▶ Stored dataset items:
--- START ---
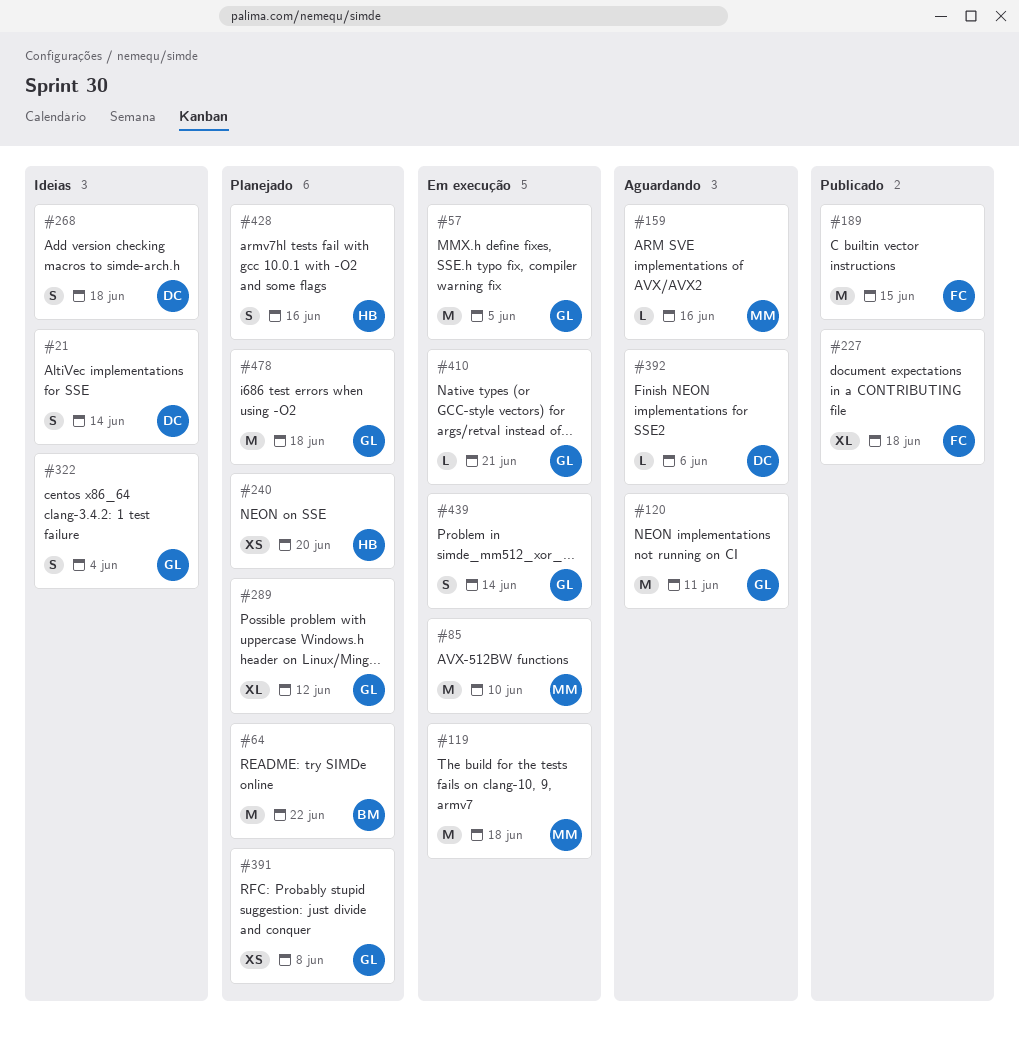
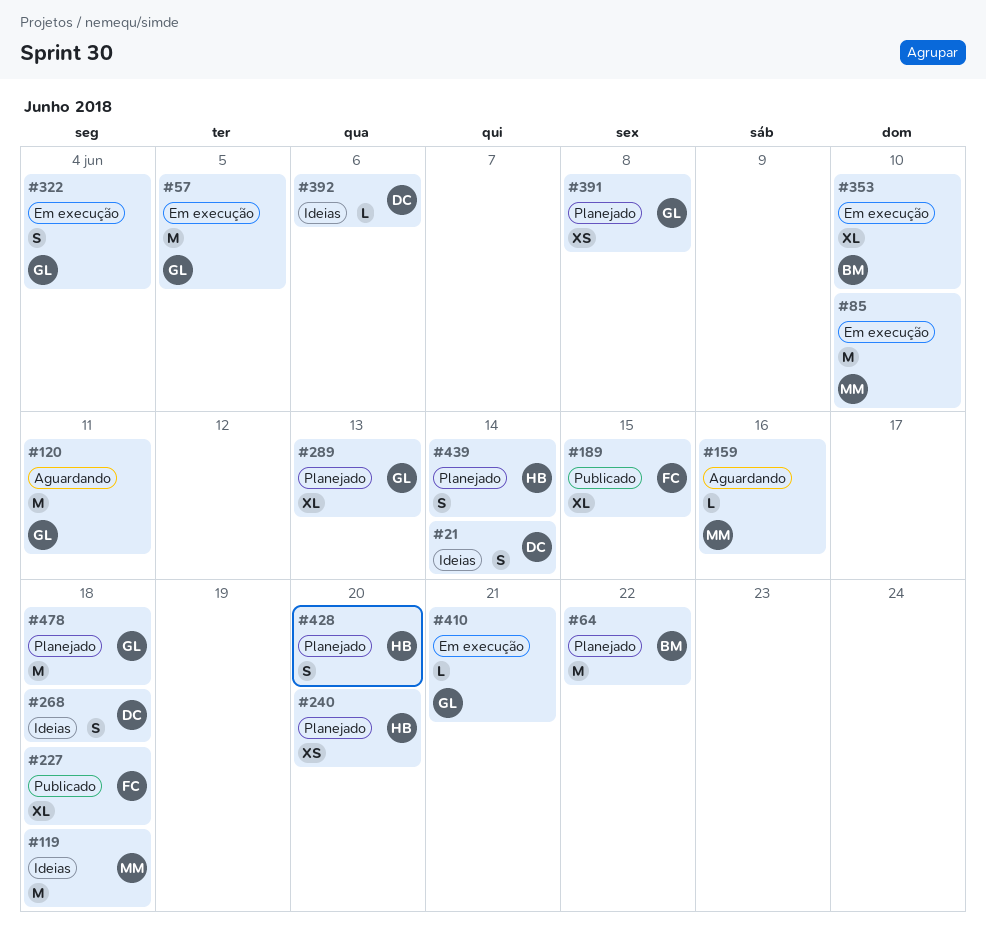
#119, status: Em execução -> Ideias
#189, estimate: M -> XL
#289, due: Jun 12 -> Jun 13
#322, status: Ideias -> Em execução
#353: none -> present
#392, status: Aguardando -> Ideias
#428, due: Jun 16 -> Jun 20
#439, status: Em execução -> Planejado
#439, owner: GL -> HB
--- END ---
Whenever a line in the data above contains the word "Ideias", include it in the tally, and report only the final number.

3